During 2013, contamination by Pseudomonas Aeruginosa of a shower outlet at St Richard's Hospital in Chichester was identified.
The complete shower and inlet hoses were replaced and the problem appeared to be resolved.
However, two years later, during a routine 6-monthly test it was discovered that the colonisation had re-established.
The ILTDU gave us the opportunity to resolve our water hygiene problem, allowing us to provide our patients with safe, clean water at a time when our patients are most vulnerable Ralph Woolgar, Workshop Manager
To ensure continued patient safety, the Estates team then began to employ 30-day point-of-use filter handsets, which trap bacteria such as Legionella and Pseudomonas to deliver clean, safe water. At a conservative cost of £40 per filter, this can represent a significant ongoing cost per outlet.
Electronically controlled, the colonised shower had also, since its installation, been programmed to perform a daily duty flush for an extended duration. It could also perform a supervised thermal disinfection within the unit.
Repeated thermal disinfection operations over a series of months, as well as multiple hardware replacements (supply and outlet pipework, valve inlets and filters, shower hoses and a number of 'service units') however, failed to rid the outlet of the colonisation. Indeed, the P. Aeruginosa results actually worsened following every replacement.
The Estates team were almost at their wits' end, but had come to the conclusion that the colonisation originated in the upstream pipework and provided a constant reservoir that would repeatedly recontaminate the shower. Unfortunately, this pipework was, for some distance, embedded deep in a solid wall...finding and replacing the pipework was not a viable option; it was considered too disruptive for patients and healthcare staff.
Just at this point, Ralph received a phone call from Trevor de Silva, our man in the SE. Trevor had something new and highly innovative to show to Ralph.
Ralph's story is exceptionally common. Various methods are tried, and fail to manage the issue - explored in detail in our Pathogen Control in Hospital DWS paper. More often than not, hardware replacement is deemed the ultimate solution ... yet, in time, and usually within 1-2 years, that also proves to be another, very expensive, failure.
It is now well-recognised that Pseudomonas Aeruginosa favours the last 2 metres of the supply pipework feeding tap and shower outlets. As such, thermal disinfection of the fitting alone will be insufficient to remove the colonisation. The colonisation extends up the cold supply pipework, therefore it needs to be challenged from a point further upstream to prevent rapid recolonisation.
The Horne ILTDU, In-line Thermal Disinfection Unit, permanently installed across the supply pipework, facilitates the regular and periodic thermal disinfection of the pipework and fittings - right down to the point of discharge. This therefore includes the supply pipes, isolating valves, strainers, check valves, TMV and the outlet fitting.
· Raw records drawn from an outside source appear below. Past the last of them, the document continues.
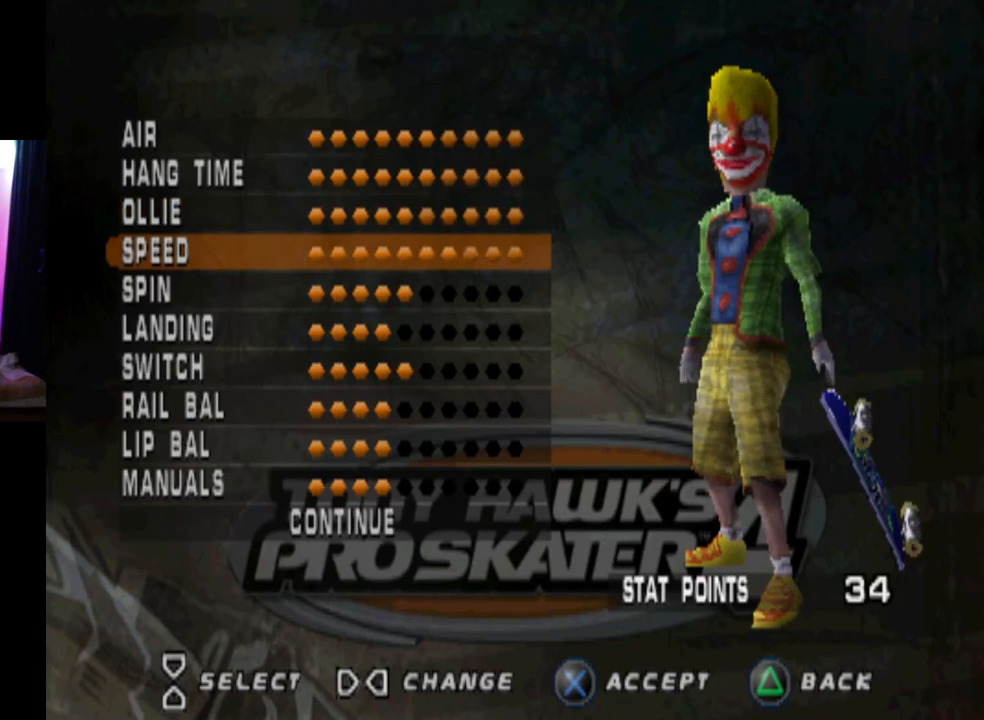
{"buttons": ["DPAD_RIGHT"], "left_stick": "center", "right_stick": "center", "events": [[251, "DPAD_DOWN", "down"], [334, "DPAD_DOWN", "up"], [451, "DPAD_RIGHT", "down"]]}
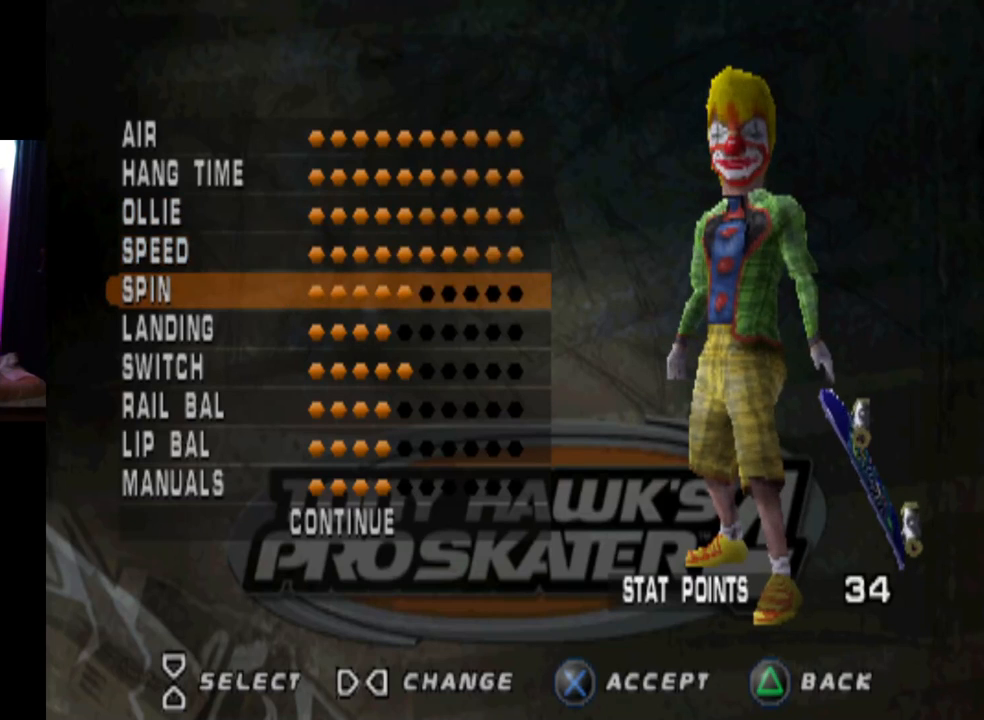
{"buttons": [], "left_stick": "center", "right_stick": "center", "events": [[33, "DPAD_RIGHT", "up"], [83, "DPAD_RIGHT", "down"], [183, "DPAD_RIGHT", "up"], [250, "DPAD_RIGHT", "down"], [317, "DPAD_RIGHT", "up"], [384, "DPAD_RIGHT", "down"], [467, "DPAD_RIGHT", "up"]]}
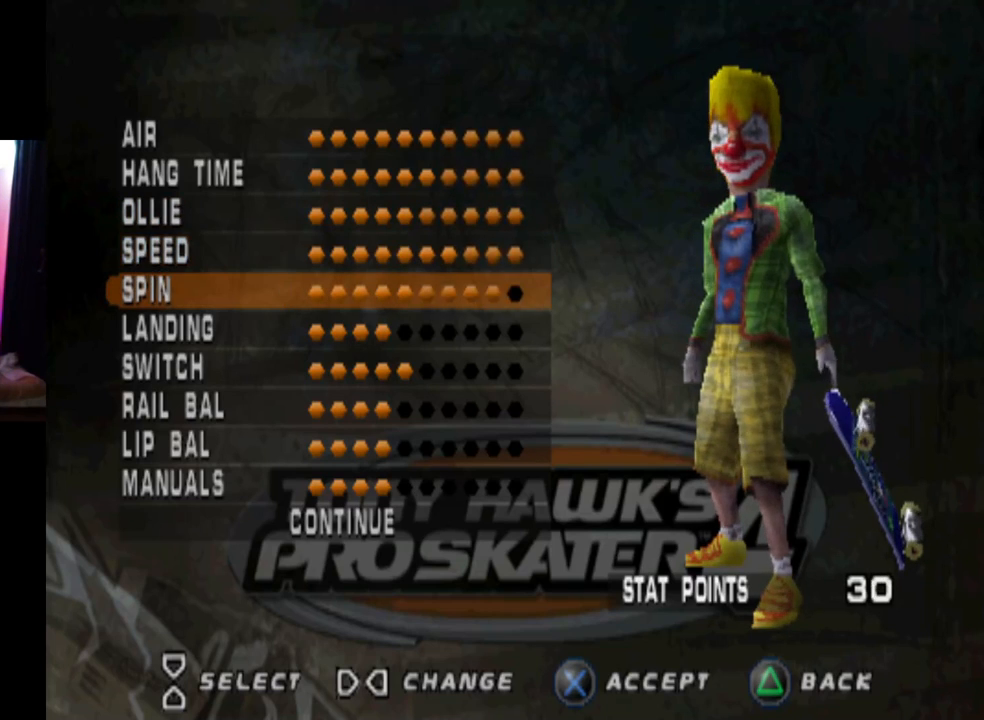
{"buttons": ["DPAD_RIGHT"], "left_stick": "center", "right_stick": "center", "events": [[17, "DPAD_RIGHT", "down"], [134, "DPAD_RIGHT", "up"], [284, "DPAD_DOWN", "down"], [418, "DPAD_DOWN", "up"], [484, "DPAD_RIGHT", "down"]]}
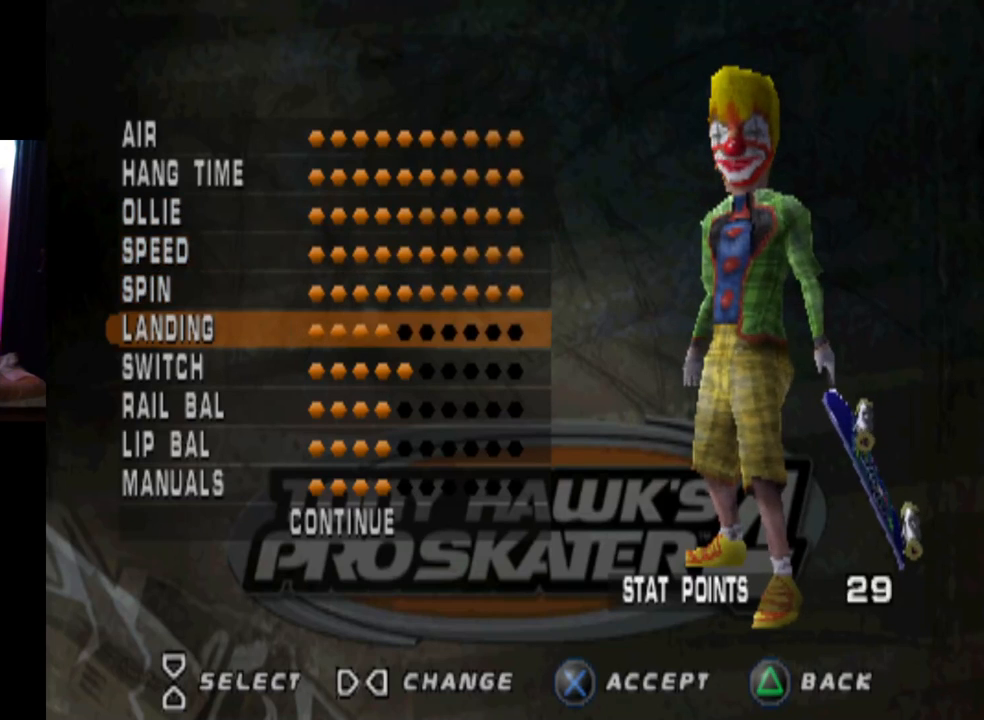
{"buttons": ["DPAD_RIGHT"], "left_stick": "center", "right_stick": "center", "events": [[84, "DPAD_RIGHT", "up"], [150, "DPAD_RIGHT", "down"], [234, "DPAD_RIGHT", "up"], [301, "DPAD_RIGHT", "down"], [384, "DPAD_RIGHT", "up"], [451, "DPAD_RIGHT", "down"]]}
The ILTDU works by opening a temporary path for system temperature (not less than 60°C) hot water to flow down the cold pipe drop, through the TMV and associated fittings, tap or shower outlet and to drain. Bathed fully in hot water, the TMV element responds as it should: expanding it moves the slide valve to shut tight on its hot water port and fully open its cold port to the temporary passage of 60+C water.
The water quality through the fitting can further be improved by additionally challenging the colonisation and its host biofilm through high velocity flushing. This process effects a change in the fluid dynamics and upsets the flow equilibrium; mechanically shearing excess biofilm from the pipe walls and removing it to drain - thus curbing the potential for downstream reseeding.
Due to the constraints of the solid ceiling, the ILTDU was installed some distance upstream of the problem shower, and well beyond those vulnerable 2 metres from the outlet.
Ralph had what he described as a 'Eureka moment' when, for the first time since the problem re-emerged, and after a single disinfection episode as per our recommendations: at 60°C for a minimum duration of 10 minutes, the results of the water samples came back clear. CFU = 0
Initially Ralph operating the ILTDU on a monthly basis but, after consistent clear results has been able to relax this preventative regime to a quarterly thermal disinfection, paired with water sampling and analysis every 6 months. There is no longer a requirement for point-of-use filters.
With such a significant reduction in testing, consumables, replacement hardware and associated man-power, Ralph is delighted with how quickly the ILTDU paid for itself, and continues to contribute savings for his maintenance budget.
The healthcare estate is a highly complex environment and the interface of the water system with the ward environment is inherently vulnerable. Many interactions occur daily between the water system and healthcare staff, cleaners, FM providers or patients. It's almost inevitable, therefore, that retrograde contamination of taps and showers will occur at some point during an outlet's operational life.
Installation of the ILTDU provides a quick and easy method to routinely reset pathogen counts back to zero, using the readily available heat from the hot water supply.
In addition, additional savings can be realised and patient safety ensured:
St Richards Hospital, now part of University Hospitals Sussex, has settled into an on-going replacement programme for showers. As budgets and priorities dictate, problem shower outlets are being replaced with Horne T4 or T9 shower models, which include the ILTDU as a key feature for regular thermal treatment and ensuring continuing patient safety.